(This repository is experimental. Contents are subject to change without notice.)
(This file was generated by machine translation. may contain mistakes.)
Pretrained models are available here!
- Real-time conversion
- Phase and pitch are stable (based on source filter model)
- Speaker style conversion using k-nearest neighbor method
- Fully F0 controllable speech synthesis with additive synthesizer
- Python 3.10 or later
- PyTorch 2.0 or later and GPU environment
- When training with full scratch, prepare a large amount of human voice data. (LJ Speech, JVS Corpus, etc.)
- Clone this repository
git clone https://github.com/uthree/tinyvc.git
- Install dependencies
pip3 install -r requirements.txt
Learn a model that performs basic speech conversion. At this stage, the model is not specialized for a specific speaker, but by preparing a model that can perform basic speech synthesis in advance, you can create a model that is specialized for a specific speaker with just a few adjustments. can be learned.
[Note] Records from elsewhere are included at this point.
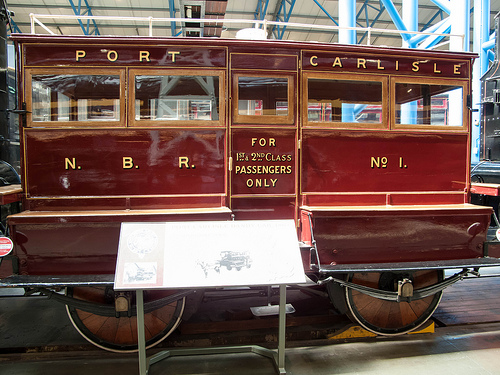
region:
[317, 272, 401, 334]
a wheel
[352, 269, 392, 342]
a wheel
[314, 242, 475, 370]
a wheel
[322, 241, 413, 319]
a wheel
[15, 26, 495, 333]
A little red cart.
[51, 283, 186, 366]
The front tire on the cart.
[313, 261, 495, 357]
The back tire on the cart.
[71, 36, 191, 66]
The text says Port.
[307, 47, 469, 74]
The text says Carlisle.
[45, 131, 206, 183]
The text says N.B.R.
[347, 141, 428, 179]
The text says No. 1.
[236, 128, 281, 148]
The text says For.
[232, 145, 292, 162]
The text says 1st and 2nd class.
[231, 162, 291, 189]
The text says passengers only.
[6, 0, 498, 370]
a museum displaying trains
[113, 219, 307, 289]
an information plate on legs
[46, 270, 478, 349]
the wheels of a train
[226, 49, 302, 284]
a door into the car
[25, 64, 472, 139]
windows are all around the car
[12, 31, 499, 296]
the car is red with wood trim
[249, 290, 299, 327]
a step into the car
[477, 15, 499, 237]
a black train is next to the car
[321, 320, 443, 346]
blocks are keeping the train from rolling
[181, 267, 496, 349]
the floor is wooden under the car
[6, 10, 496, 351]
Train is in a museum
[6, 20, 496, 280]
Train is a bright red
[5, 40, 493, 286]
Train is clean and shiny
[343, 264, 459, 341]
Train has wooden hub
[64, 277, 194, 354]
Wheel has wooden hub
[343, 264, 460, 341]
Wooden hub is brown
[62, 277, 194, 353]
Wooden hub is brown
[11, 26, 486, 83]
Train lettering is gold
- Pretreatment Prepare a directory containing many audio files and run the following command
python3 preprocess.py <dataset directory>
- Learn the encoder. HuBERT, distilling pitch estimation.
python3 train_encoder.py
- Learn decoder The decoder's goal is to reconstruct the original waveform from the pitch and content.
python3 train_decoder.py
By adjusting the pre-trained model to a model specialized for conversion to a specific speaker, it is possible to create a more accurate model. This process takes much less time than pre-learning.
- Combine only the audio files of a specific speaker into one folder and preprocess them.
python3 preprocess.py
- Fine tune the decoder.
python3 train_decoder.py
- Create a dictionary for vector search. This eliminates the need to encode audio files each time.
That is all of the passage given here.